What you should do - The whole listing should be written out again exactly.

The data -
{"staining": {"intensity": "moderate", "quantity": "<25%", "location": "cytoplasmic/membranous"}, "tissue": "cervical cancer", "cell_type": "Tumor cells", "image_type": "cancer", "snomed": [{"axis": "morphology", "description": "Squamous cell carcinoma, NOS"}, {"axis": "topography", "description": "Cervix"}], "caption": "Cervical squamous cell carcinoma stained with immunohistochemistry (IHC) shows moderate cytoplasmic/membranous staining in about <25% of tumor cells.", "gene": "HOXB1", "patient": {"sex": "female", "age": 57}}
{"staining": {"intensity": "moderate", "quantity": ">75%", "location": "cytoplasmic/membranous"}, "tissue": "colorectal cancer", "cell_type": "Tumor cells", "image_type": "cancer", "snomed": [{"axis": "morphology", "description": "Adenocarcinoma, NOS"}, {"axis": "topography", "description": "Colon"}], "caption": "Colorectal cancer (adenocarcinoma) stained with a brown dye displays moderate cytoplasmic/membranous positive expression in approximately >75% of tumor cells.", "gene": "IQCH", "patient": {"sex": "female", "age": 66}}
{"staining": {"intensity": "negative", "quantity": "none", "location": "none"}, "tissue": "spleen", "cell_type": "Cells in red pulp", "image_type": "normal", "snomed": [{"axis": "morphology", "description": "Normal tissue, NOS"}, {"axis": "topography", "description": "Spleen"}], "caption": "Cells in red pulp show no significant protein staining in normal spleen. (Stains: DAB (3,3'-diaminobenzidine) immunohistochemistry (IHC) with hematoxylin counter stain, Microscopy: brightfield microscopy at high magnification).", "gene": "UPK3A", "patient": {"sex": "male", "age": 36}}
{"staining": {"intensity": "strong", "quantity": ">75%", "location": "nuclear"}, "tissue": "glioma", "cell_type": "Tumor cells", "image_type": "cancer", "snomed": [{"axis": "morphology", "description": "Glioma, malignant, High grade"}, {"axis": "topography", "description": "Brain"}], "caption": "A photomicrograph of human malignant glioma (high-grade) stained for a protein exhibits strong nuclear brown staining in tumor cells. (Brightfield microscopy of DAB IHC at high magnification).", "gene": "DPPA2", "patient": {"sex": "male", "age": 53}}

Written response -
{"staining": {"intensity": "moderate", "quantity": "<25%", "location": "cytoplasmic/membranous"}, "tissue": "cervical cancer", "cell_type": "Tumor cells", "image_type": "cancer", "snomed": [{"axis": "morphology", "description": "Squamous cell carcinoma, NOS"}, {"axis": "topography", "description": "Cervix"}], "caption": "Cervical squamous cell carcinoma stained with immunohistochemistry (IHC) shows moderate cytoplasmic/membranous staining in about <25% of tumor cells.", "gene": "HOXB1", "patient": {"sex": "female", "age": 57}}
{"staining": {"intensity": "moderate", "quantity": ">75%", "location": "cytoplasmic/membranous"}, "tissue": "colorectal cancer", "cell_type": "Tumor cells", "image_type": "cancer", "snomed": [{"axis": "morphology", "description": "Adenocarcinoma, NOS"}, {"axis": "topography", "description": "Colon"}], "caption": "Colorectal cancer (adenocarcinoma) stained with a brown dye displays moderate cytoplasmic/membranous positive expression in approximately >75% of tumor cells.", "gene": "IQCH", "patient": {"sex": "female", "age": 66}}
{"staining": {"intensity": "negative", "quantity": "none", "location": "none"}, "tissue": "spleen", "cell_type": "Cells in red pulp", "image_type": "normal", "snomed": [{"axis": "morphology", "description": "Normal tissue, NOS"}, {"axis": "topography", "description": "Spleen"}], "caption": "Cells in red pulp show no significant protein staining in normal spleen. (Stains: DAB (3,3'-diaminobenzidine) immunohistochemistry (IHC) with hematoxylin counter stain, Microscopy: brightfield microscopy at high magnification).", "gene": "UPK3A", "patient": {"sex": "male", "age": 36}}
{"staining": {"intensity": "strong", "quantity": ">75%", "location": "nuclear"}, "tissue": "glioma", "cell_type": "Tumor cells", "image_type": "cancer", "snomed": [{"axis": "morphology", "description": "Glioma, malignant, High grade"}, {"axis": "topography", "description": "Brain"}], "caption": "A photomicrograph of human malignant glioma (high-grade) stained for a protein exhibits strong nuclear brown staining in tumor cells. (Brightfield microscopy of DAB IHC at high magnification).", "gene": "DPPA2", "patient": {"sex": "male", "age": 53}}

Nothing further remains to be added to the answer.